Arcade Fire Sets Little Haiti On Fire

By Angela Martoccio

The first time my ears experienced indie rock was when my older sister gave me a copy of Arcade Fire’s Funeral. It was 2006 and I was fifteen.

Seven years later, and I find myself at the Little Haiti Cultural Center, where Arcade Fire is performing the second of two “secret” shows in Miami for their new album, Reflektor. In the way the Beatles took the name Sgt. Peppers Lonely Hearts Club Band, Arcade Fire have mysteriously billed themselves under the Reflektors, and the two shows were sold out in minutes. The attire tonight is formal or costume, and the crowd I’m in is an interesting mixture of the two-earlier. I befriended a girl dressed as a lobster.

I was leaning against the rail of the front row when a tall, hooded figure emerges from backstage. Two holes are cut out around his piercing eyes, while another is cut around his mouth, where he’s sipping on a cup of tea. He approaches the rail and starts making conversation with a few concertgoers. I know within seconds this is Win Butler, co-founder and lead vocalist of Arcade Fire. 

My first instinct is to take a photo, but as I pull out my cellphone to do so I quickly change my mind, thinking he might notice. Of course he did. As I look back up at him, his eyes are directly on me, and I feel my face burn up in embarrassment. I awkwardly turn my phone over several times in my sweaty palms. Just as I try to look away, he pulls out his hand and shakes mine, and asks me how I’m doing. A few minutes later he returns backstage, and the crowd is whispering and exchanging excited banter.

While waiting for the show to start, a Haitian rara band is in the middle of the crowd. Haitian flags fly high up in the air while the paintings on the walls darken in the setting sun. It doesn’t feel like I’m in Miami right now, and the breeze that flows through the outdoor stage isn’t helping. It deems appropriate that Arcade Fire have chosen to perform in Little Haiti tonight.
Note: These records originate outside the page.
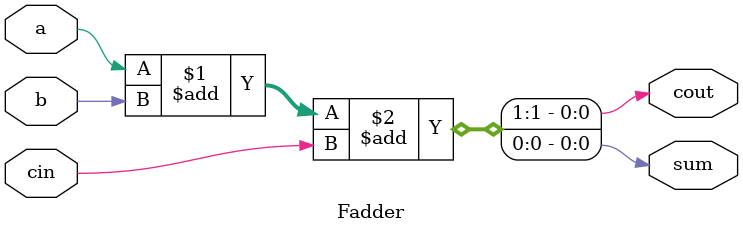
<source format=v>
module top_module( 
    input [2:0] a, b,
    input cin,
    output [2:0] cout,
    output [2:0] sum );

    Fadder fadder1(a[0], b[0], cin, cout[0], sum[0]);
    genvar i;
    generate
        for (i = 1; i < 3; i = i + 1) begin: adder3
            Fadder fadderi(a[i], b[i], cout[i-1], cout[i], sum[i]);
        end
    endgenerate

endmodule

module Fadder( 
    input a, b, cin,
    output cout, sum );

    assign {cout, sum} = a + b + cin;

endmodule
</source>
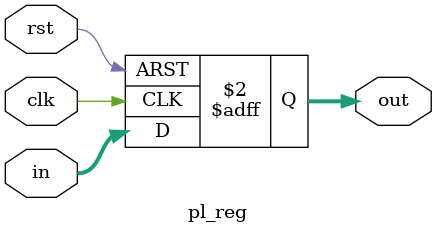
<source format=v>
module pl_reg #(parameter WIDTH = 32)(//实现了管道寄存器
    input clk, rst, 
    input [WIDTH-1:0] in,
    output reg [WIDTH-1:0] out
    );
    
    always@(posedge clk, posedge rst)
      begin
          if(rst)
              out <= 0;
          else 
              out <= in;
      end
    
endmodule

</source>
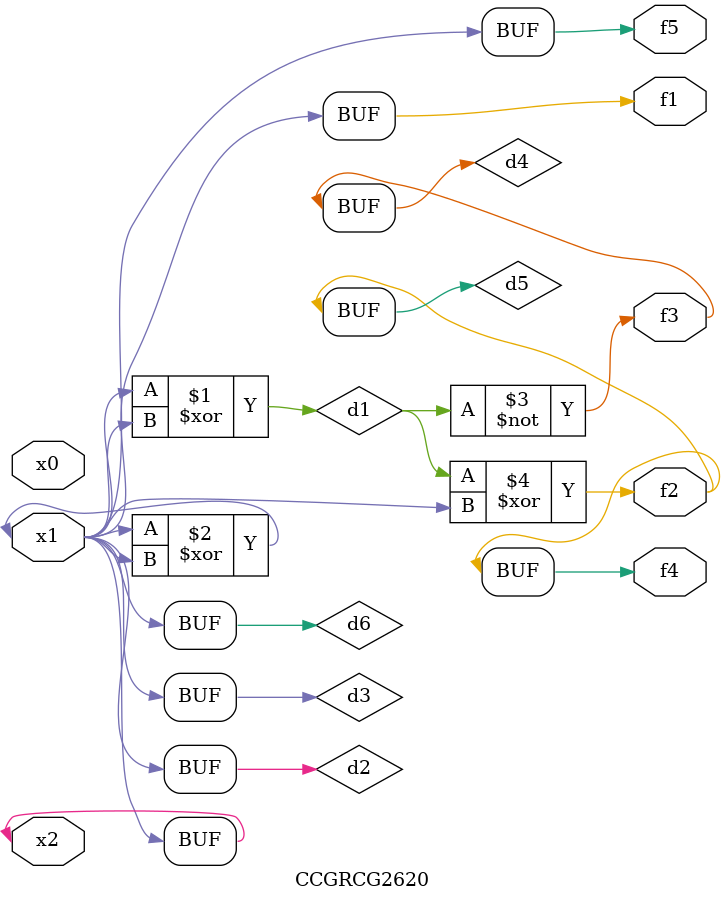
<source format=v>
module CCGRCG2620(
	input x0, x1, x2,
	output f1, f2, f3, f4, f5
);

	wire d1, d2, d3, d4, d5, d6;

	xor (d1, x1, x2);
	buf (d2, x1, x2);
	xor (d3, x1, x2);
	nor (d4, d1);
	xor (d5, d1, d2);
	buf (d6, d2, d3);
	assign f1 = d6;
	assign f2 = d5;
	assign f3 = d4;
	assign f4 = d5;
	assign f5 = d6;
endmodule

</source>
Not only is Regine Chassagne—Butler’s wife and the other co-founder of Arcade Fire—of Haitian descent, but the band recently spent a great deal of time in Haiti and Jamaica, immersing themselves in the Caribbean culture. 

“I heard you can dance here,” Butler declares to the crowd. An hour and a half later,  Butler and the rest of the 10-piece band—Chassagne, his brother Will Butler, Richard Reed Parry, Tim Kingsbury, Sarah Neufeld and Jeremy Gara, as well as Owen Pallett and two

percussionist—arrive onstage. Win is not drinking tea anymore, he’s taking swigs from a Stella Artois and dancing as they open with “Reflektor,” the seven minute and 34 second shimmering masterpiece of a single.

Many of the members of the band are multi-instrumentalists. All of them perform with such fluidity; it looks more like if they’re underwater than on land as they constantly dance and alternate positions and instruments with each song, keeping the crowd on their feet. Will is the prime example of this: one second you’ll see him at the keyboard, and the next he’s playing guitar alongside his brother. His location on the stage is ever changing, yet his presence is so vital it’s as if he’s the blood that runs through the veins of the group.

A majority of the setlist consisted of new material from Reflektor, such as “Here Comes the Night Time”, in which Win announced, “We are unfortunately running out of time. So if you’ve been holding back, this is the moment to let you know that we’re gonna dance now.” Only three were previous songs, in which Win announced that the Reflektors were covering songs from a band called Arcade Fire. “Sprawl II (Mountains Beyond Mountains)” from 2010’s The Suburbs was mesmerizing each time Chassagne danced and sang in high-pitched vocals the lyrics “I need the darkness, someone please cut the lights,” everything went pitch black, sending chills down my spine.

Win and Chassagne thank the crowd several times throughout the night in English, Spanish and Creole. 

“We wouldn’t have been able to make this album without Haiti,” Win said toward the end of the show.

Proceeds from the show were given to the Little Haiti Cultural Center as well as Partners in Health.